The actions of a grand jury have been called into question after the discovery of a convicted felon as jury foreperson.

District Attorney General Torry Johnson went before the media on Thursday to discuss the details.

"However this turns out, this is a bad situation," Johnson said.

Two weeks ago, an assistant in Johnson's office recognized a name on a gun permit denial letter. Eugene Grayer was denied a handgun carry permit in May 2010 because of a felony conviction. One year earlier, Grayer was the foreperson on a Davidson County grand jury.

"In order to serve on a jury, whether that's a trial jury or a grand jury, you cannot be a convicted felon," Johnson said.

Grayer was convicted in 1977 of grand larceny, possession of a firearm without a serial number, and theft from interstate shipment. He received probation and a suspended sentence.

More than a quarter of a century later, he was appointed as a grand jury foreperson for a summer term.

From July to September 2011, Grayer's grand jury reviewed and returned more than 900 indictments for criminal cases.

Of those, 800 have been resolved, many through guilty pleas, while 90 are still pending. His role in the grand jury process could impact many of those cases.

"There is not a pre-existing case to resolve this matter," said Johnson.

Attorney David Raybin told Nashville's News 2, "Where there is a defect in the grand jury, [it] could potentially void a conviction."

Raybin was the prosecuting attorney in Grayer's felony case, and understands the potential impact to the grand jury cases.

According to Raybin, individuals who submit a guilty plea waive any appeal that would relate to a defect in the grand jury process. However, any individuals who went to trial could have an argument for retrial or a new indictment.

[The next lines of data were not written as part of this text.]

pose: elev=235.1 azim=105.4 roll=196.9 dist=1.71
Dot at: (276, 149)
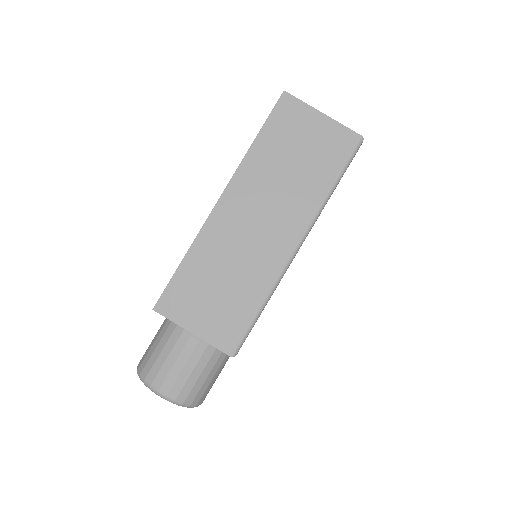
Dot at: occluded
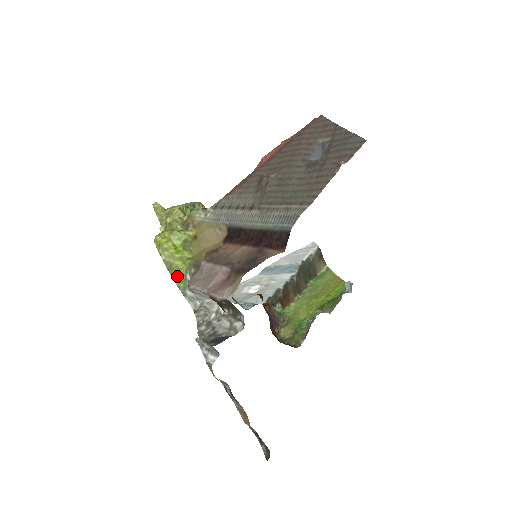
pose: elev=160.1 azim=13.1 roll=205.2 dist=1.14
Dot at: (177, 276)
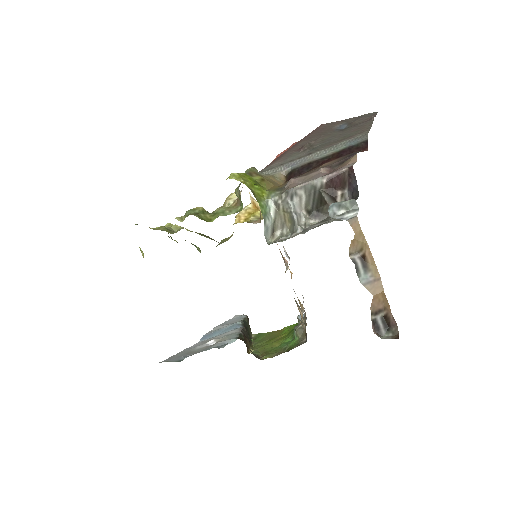
Dot at: (260, 201)
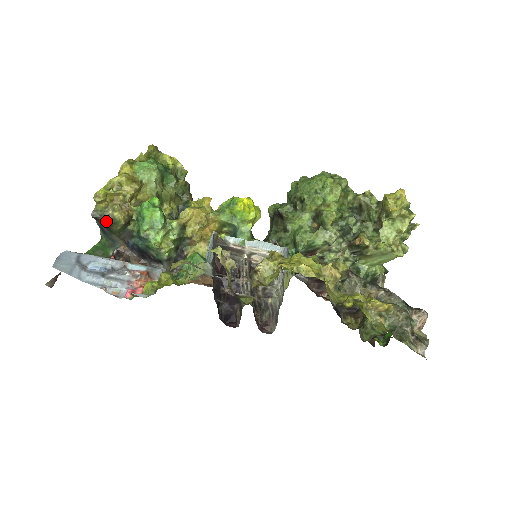
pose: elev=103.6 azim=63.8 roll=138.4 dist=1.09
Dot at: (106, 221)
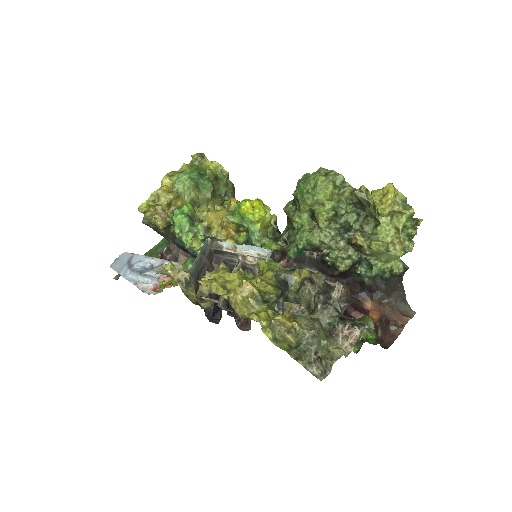
Dot at: (152, 227)
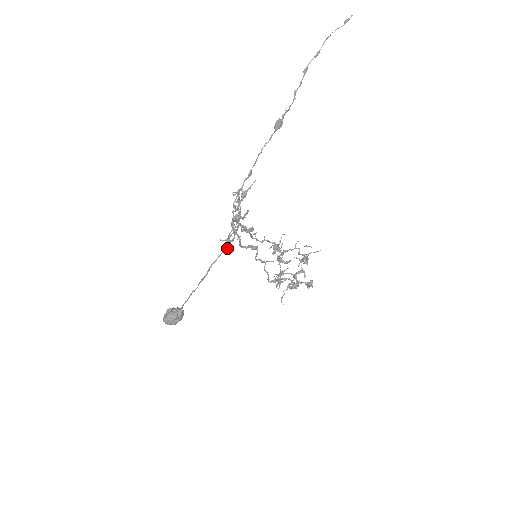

"It's not going to effect 900 cases," Raybin said. "It may involve several dozen. Unfortunately, some of those may be serious cases."

Despite what Raybin calls an "unfortunate event," he supports the appointment system that put Grayer on the grand jury.

"It is not a loophole in the process," he said. "This is an important position. The good that having individual appointments has outweighs this snafu, so-to-speak."

Under the current system, 12 members of a grand jury are selected from a pool of candidates that have undergone a background check through the district attorney's office.

An additional member, known as the foreperson, is selected and appointed by a judge to oversee the panel. That member does not come from the pool and does not undergo a background check.

Grand juries are only responsible reviewing cases and returning indictments to criminal court. An indictment requires 12 affirmative votes, which allows the foreperson to refrain from voting in most cases. Grand jury members are not responsible for convictions.

The scope of Grayer's participation on the grand jury and the validity of the 900 indictments returned will ultimately be decided in appeals court.

Going forward, DA Torry Johnson promised to do background checks on judge-appointed forepersons to avoid a similar situation.

"It's something that should not have happened, and certainly won't happen in the future," he said.

Judge Monti Watkins appointed Grayer to the summer 2011 grand jury. Because the matter is still being investigated, Judge Watkins could not comment.